Collected data entries
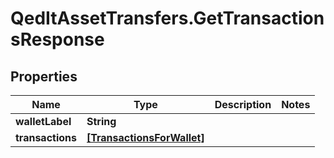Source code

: # QedItAssetTransfers.GetTransactionsResponse

## Properties
Name | Type | Description | Notes
------------ | ------------- | ------------- | -------------
**walletLabel** | **String** |  | 
**transactions** | [**[TransactionsForWallet]**](TransactionsForWallet.md) |  | 


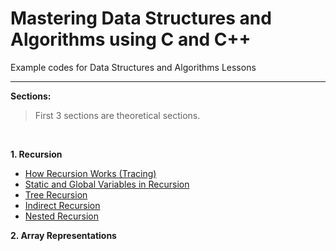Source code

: # Mastering Data Structures and Algorithms using C and C++

Example codes for Data Structures and Algorithms Lessons

-----

**Sections:** 

> First 3 sections are theoretical sections.
<br/>

**1. Recursion**
   - [How Recursion Works (Tracing)](Recursion/4.1.cpp)
   - [Static and Global Variables in Recursion](Recursion/4.5.cpp)
   - [Tree Recursion](Recursion/4.8.cpp)
   - [Indirect Recursion](Recursion/4.9.cpp)
   - [Nested Recursion](Recursion/4.10.cpp)
   
**2. Array Representations**
   
   

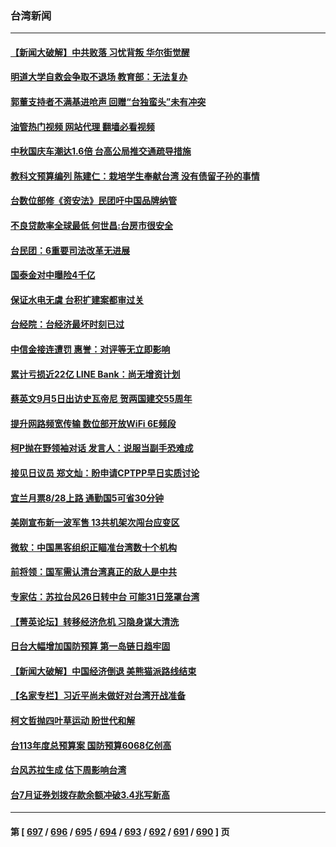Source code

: ### 台湾新闻
---
#### [【新闻大破解】中共败落 习忧背叛 华尔街觉醒](../../pages/ncid1349361/n14061272.md?08260845) 
#### [明道大学自救会争取不退场 教育部：无法复办](../../pages/ncid1349361/n14061209.md?08260845) 
#### [郭董支持者不满基进呛声 回赠“台独蛮头”未有冲突](../../pages/ncid1349361/n14061225.md?08260845) 
#### [油管热门视频 网站代理 翻墙必看视频](http://138.2.39.72:81/youtube.html?epic-marker?08260845)
#### [中秋国庆车潮达1.6倍 台高公局推交通疏导措施](../../pages/ncid1349361/n14061208.md?08260845) 
#### [教科文预算编列 陈建仁：栽培学生奉献台湾 没有债留子孙的事情](../../pages/ncid1349361/n14061123.md?08260845) 
#### [台数位部修《资安法》民团吁中国品牌纳管](../../pages/ncid1349361/n14061197.md?08260845) 
#### [不良贷款率全球最低 何世昌:台房市很安全](../../pages/ncid1349361/n14061180.md?08260845) 
#### [台民团：6重要司法改革无进展](../../pages/ncid1349361/n14061201.md?08260845) 
#### [国泰金对中曝险4千亿](../../pages/ncid1349361/n14061182.md?08260845) 
#### [保证水电无虞 台积扩建案都审过关](../../pages/ncid1349361/n14061192.md?08260845) 
#### [台经院：台经济最坏时刻已过](../../pages/ncid1349361/n14061190.md?08260845) 
#### [中信金接连遭罚 惠誉：对评等无立即影响](../../pages/ncid1349361/n14061189.md?08260845) 
#### [累计亏损近22亿 LINE Bank：尚无增资计划](../../pages/ncid1349361/n14061187.md?08260845) 
#### [蔡英文9月5日出访史瓦帝尼 贺两国建交55周年](../../pages/ncid1349361/n14061144.md?08260845) 
#### [提升网路频宽传输 数位部开放WiFi 6E频段](../../pages/ncid1349361/n14061137.md?08260845) 
#### [柯P抛在野领袖对话 发言人：说服当副手恐难成](../../pages/ncid1349361/n14061153.md?08260845) 
#### [接见日议员 郑文灿：盼申请CPTPP早日实质讨论](../../pages/ncid1349361/n14061125.md?08260845) 
#### [宜兰月票8/28上路 通勤国5可省30分钟](../../pages/ncid1349361/n14061103.md?08260845) 
#### [美刚宣布新一波军售 13共机架次闯台应变区](../../pages/ncid1349361/n14061110.md?08260845) 
#### [微软：中国黑客组织正瞄准台湾数十个机构](../../pages/ncid1349361/n14061022.md?08260845) 
#### [前将领：国军需认清台湾真正的敌人是中共](../../pages/ncid1349361/n14060184.md?08260845) 
#### [专家估：苏拉台风26日转中台 可能31日笼罩台湾](../../pages/ncid1349361/n14060828.md?08260845) 
#### [【菁英论坛】转移经济危机 习隐身谋大清洗](../../pages/ncid1349361/n14060698.md?08260845) 
#### [日台大幅增加国防预算 第一岛链日趋牢固](../../pages/ncid1349361/n14060653.md?08260845) 
#### [【新闻大破解】中国经济倒退 美熊猫派路线结束](../../pages/ncid1349361/n14060539.md?08260845) 
#### [【名家专栏】习近平尚未做好对台湾开战准备](../../pages/ncid1349361/n14060479.md?08260845) 
#### [柯文哲抛四叶草运动 盼世代和解](../../pages/ncid1349361/n14060506.md?08260845) 
#### [台113年度总预算案 国防预算6068亿创高](../../pages/ncid1349361/n14060545.md?08260845) 
#### [台风苏拉生成 估下周影响台湾](../../pages/ncid1349361/n14060453.md?08260845) 
#### [台7月证券划拨存款余额冲破3.4兆写新高](../../pages/ncid1349361/n14060451.md?08260845) 

---
#### 第 [ [697](./697.md?08260845) / [696](./696.md?08260845) / [695](./695.md?08260845) / [694](./694.md?08260845) / [693](./693.md?08260845) / [692](./692.md?08260845) / [691](./691.md?08260845) / [690](./690.md?08260845) ] 页

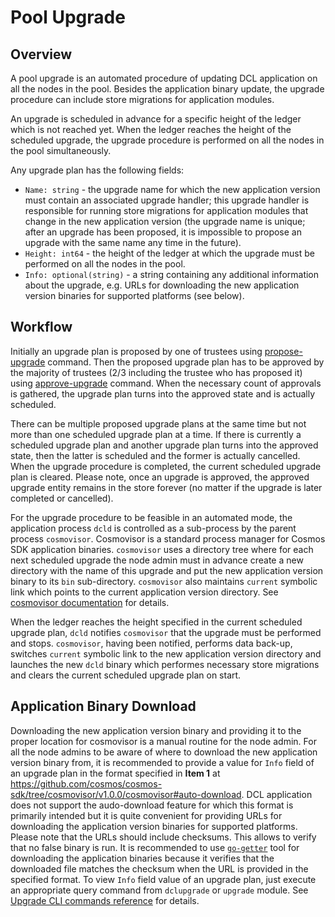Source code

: # Pool Upgrade

## Overview

A pool upgrade is an automated procedure of updating DCL application on all the
nodes in the pool. Besides the application binary update, the upgrade procedure
can include store migrations for application modules.

An upgrade is scheduled in advance for a specific height of the ledger which is
not reached yet. When the ledger reaches the height of the scheduled upgrade,
the upgrade procedure is performed on all the nodes in the pool simultaneously.

Any upgrade plan has the following fields:
*   `Name: string` - the upgrade name for which the new application version must
    contain an associated upgrade handler; this upgrade handler is responsible
    for running store migrations for application modules that change in the new
    application version (the upgrade name is unique; after an upgrade has been
    proposed, it is impossible to propose an upgrade with the same name any time
    in the future).
*   `Height: int64` - the height of the ledger at which the upgrade must be
    performed on all the nodes in the pool.
*   `Info: optional(string)` - a string containing any additional information
    about the upgrade, e.g. URLs for downloading the new application version
    binaries for supported platforms (see below).

## Workflow

Initially an upgrade plan is proposed by one of trustees using
[propose-upgrade](./transactions.md#propose_upgrade) command. Then the proposed
upgrade plan has to be approved by the majority of trustees (2/3 including the
trustee who has proposed it) using
[approve-upgrade](./transactions.md#approve_upgrade) command. When the necessary
count of approvals is gathered, the upgrade plan turns into the approved state
and is actually scheduled.

There can be multiple proposed upgrade plans at the same time but not more than
one scheduled upgrade plan at a time. If there is currently a scheduled upgrade
plan and another upgrade plan turns into the approved state, then the latter is
scheduled and the former is actually cancelled. When the upgrade procedure is
completed, the current scheduled upgrade plan is cleared. Please note, once an upgrade is approved, the approved upgrade entity remains in the store forever (no matter if the upgrade is later completed or cancelled).

For the upgrade procedure to be feasible in an automated mode, the application
process `dcld` is controlled as a sub-process by the parent process
`cosmovisor`. Cosmovisor is a standard process manager for Cosmos SDK
application binaries. `cosmovisor` uses a directory tree where for each next
scheduled upgrade the node admin must in advance create a new directory with the
name of this upgrade and put the new application version binary to its `bin`
sub-directory. `cosmovisor` also maintains `current` symbolic link which points
to the current application version directory. See [cosmovisor
documentation](https://github.com/cosmos/cosmos-sdk/tree/cosmovisor/v1.0.0/cosmovisor)
for details.

When the ledger reaches the height specified in the current scheduled upgrade
plan, `dcld` notifies `cosmovisor` that the upgrade must be performed and stops.
`cosmovisor`, having been notified, performs data back-up, switches `current`
symbolic link to the new application version directory and launches the new
`dcld` binary which performes necessary store migrations and clears the current
scheduled upgrade plan on start.

## Application Binary Download

Downloading the new application version binary and providing it to the proper
location for cosmovisor is a manual routine for the node admin. For all the node
admins to be aware of where to download the new application version binary from,
it is recommended to provide a value for `Info` field of an upgrade plan in the
format specified in **Item 1** at
https://github.com/cosmos/cosmos-sdk/tree/cosmovisor/v1.0.0/cosmovisor#auto-download.
DCL application does not support the audo-download feature for which this format
is primarily intended but it is quite convenient for providing URLs for
downloading the application version binaries for supported platforms. Please
note that the URLs should include checksums. This allows to verify that no false
binary is run. It is recommended to use
[`go-getter`](https://github.com/hashicorp/go-getter) tool for downloading the
application binaries because it verifies that the downloaded file matches the
checksum when the URL is provided in the specified format. To view `Info` field
value of an upgrade plan, just execute an appropriate query command from
`dclupgrade` or `upgrade` module. See [Upgrade CLI commands
reference](./transactions.md#upgrade) for details.
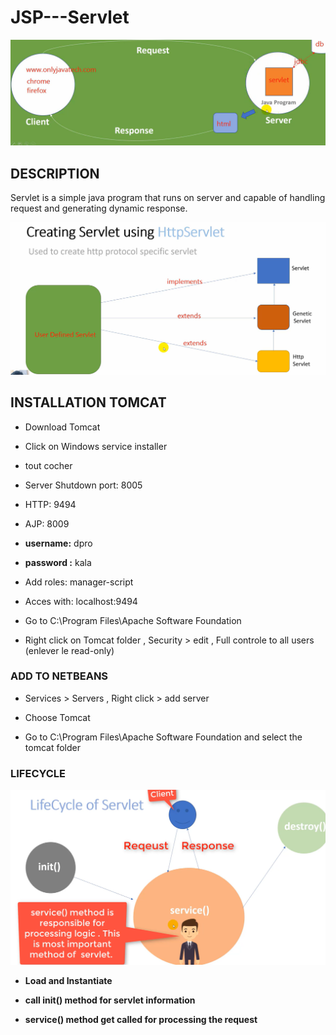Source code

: # JSP---Servlet

![](./servlet.png)

## DESCRIPTION

Servlet is a simple java program that runs on server and capable of handling request and generating dynamic response.

![](./screenshot.png)

## INSTALLATION TOMCAT

- Download Tomcat

- Click on Windows service installer

- tout cocher

- Server Shutdown port: 8005

- HTTP: 9494

- AJP: 8009

- **username:** dpro

- **password :** kala

- Add roles: manager-script

- Acces with: localhost:9494

- Go to C:\Program Files\Apache Software Foundation

- Right click on Tomcat folder , Security > edit , Full controle to all users (enlever le read-only)

### ADD TO NETBEANS

- Services > Servers , Right click > add server

- Choose Tomcat

- Go to C:\Program Files\Apache Software Foundation and select the tomcat folder

### LIFECYCLE

![](./lifecycle.png)

- **Load and Instantiate**

- **call init() method for servlet information**

- **service() method get called for processing the request**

== AIM OF THE EXERCISE ==
Please give back an exact copy of the entries above from their first line through the line containing "- [How Recursion", leaving the pictures aside.

== ANSWER FOR THIS EXERCISE ==
Source code

: # QedItAssetTransfers.GetTransactionsResponse

## Properties
Name | Type | Description | Notes
------------ | ------------- | ------------- | -------------
**walletLabel** | **String** |  | 
**transactions** | [**[TransactionsForWallet]**](TransactionsForWallet.md) |  | 


Source code

: # Mastering Data Structures and Algorithms using C and C++

Example codes for Data Structures and Algorithms Lessons

-----

**Sections:** 

> First 3 sections are theoretical sections.
<br/>

**1. Recursion**
   - [How Recursion Works (Tracing)](Recursion/4.1.cpp)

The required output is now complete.